"""
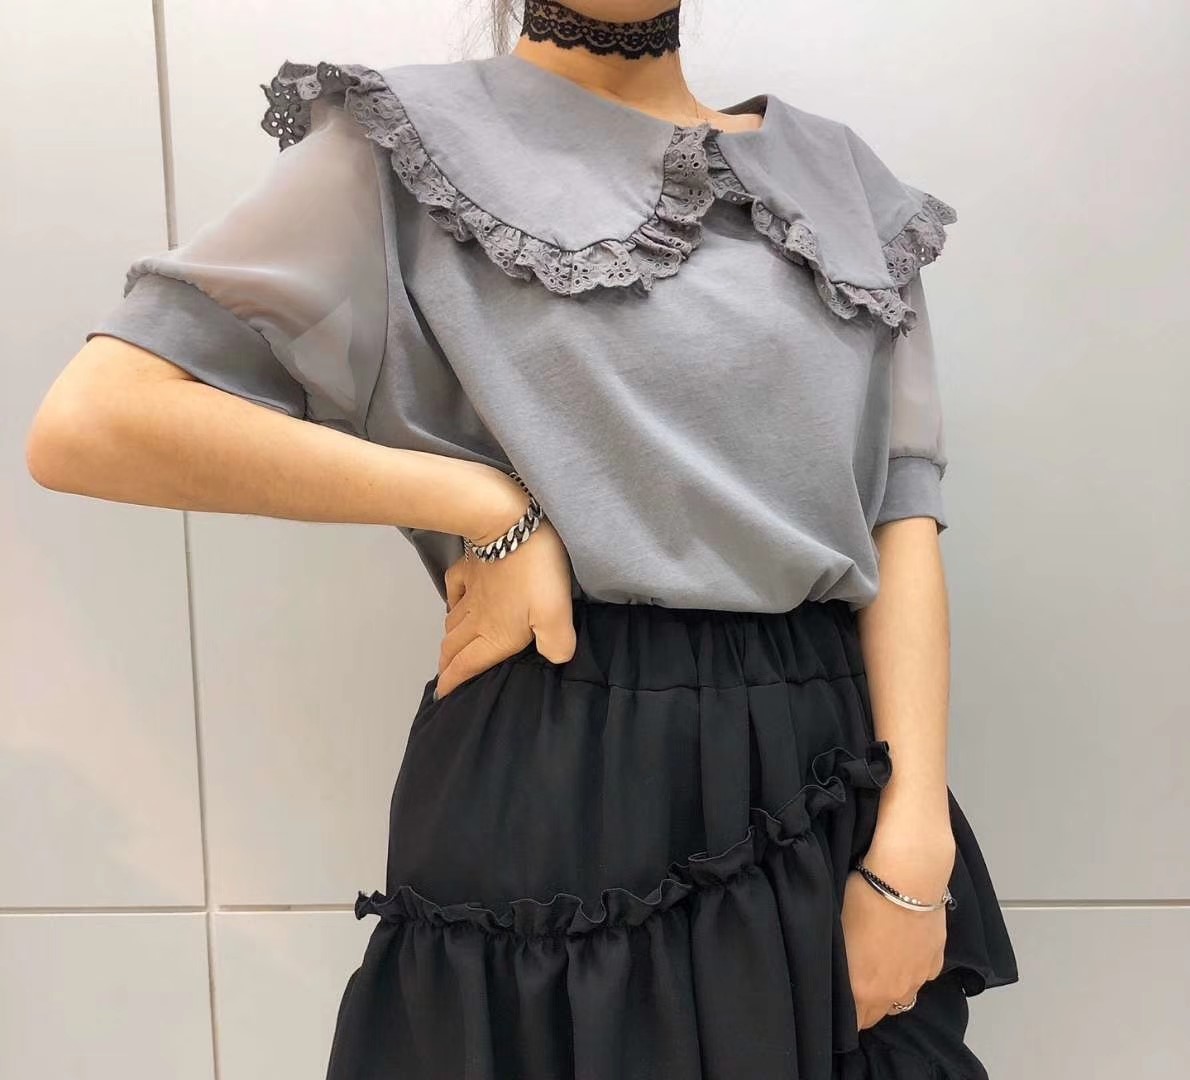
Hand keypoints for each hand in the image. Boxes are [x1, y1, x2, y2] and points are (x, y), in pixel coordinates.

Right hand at [435, 514, 576, 698]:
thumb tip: (556, 660)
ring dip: (449, 641)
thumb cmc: (535, 573)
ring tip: (451, 650)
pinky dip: (451, 603)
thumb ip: (557, 645)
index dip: (453, 684)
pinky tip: (455, 606)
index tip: (442, 697)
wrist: (511, 525)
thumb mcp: (556, 615)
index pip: (467, 666)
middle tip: (446, 677)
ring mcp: (470, 592)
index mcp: (494, 635)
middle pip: (454, 648)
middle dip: (447, 666)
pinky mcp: (470, 569)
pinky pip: (454, 590)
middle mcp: (476, 619)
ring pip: (452, 623)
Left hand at [841, 828, 953, 1029]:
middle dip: (866, 1005)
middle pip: (878, 1014)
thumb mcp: (839, 932)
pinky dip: (911, 970)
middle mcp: (893, 992)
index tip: (840, 1003)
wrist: (905, 878)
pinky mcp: (936, 961)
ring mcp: (918, 979)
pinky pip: (920, 977)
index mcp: (863, 989)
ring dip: (890, 989)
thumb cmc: (862, 899)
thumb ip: (840, 965)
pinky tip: (903, 948)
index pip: (854, 1022)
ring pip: (902, 997)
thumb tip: (839, 973)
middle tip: (857, 981)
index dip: (845, 1015)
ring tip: (881, 964)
"""
WHAT IS NEEDED
Looking at the entries above, can you reproduce exactly the lines from the one that holds "ring dip: (449, 641)" through the one that holds "pinky pip: (454, 590)", and only those?

PROBLEM SOLUTION
ring dip: (449, 641)
thumb cmc: (535, 573)
ring tip: (451, 650)
pinky dip: (451, 603)
thumb ip: (557, 645)
index dip: (453, 684)
pinky tip: (455, 606)
index tip: (442, 697)
wrist: (511, 525)
thumb mcp: (556, 615)
index pip: (467, 666)
middle tip: (446, 677)
ring mcp: (470, 592)
index mcp: (494, 635)
middle pip: (454, 648)
middle dip: (447, 666)
pinky mcp: (470, 569)
pinky pip: (454, 590)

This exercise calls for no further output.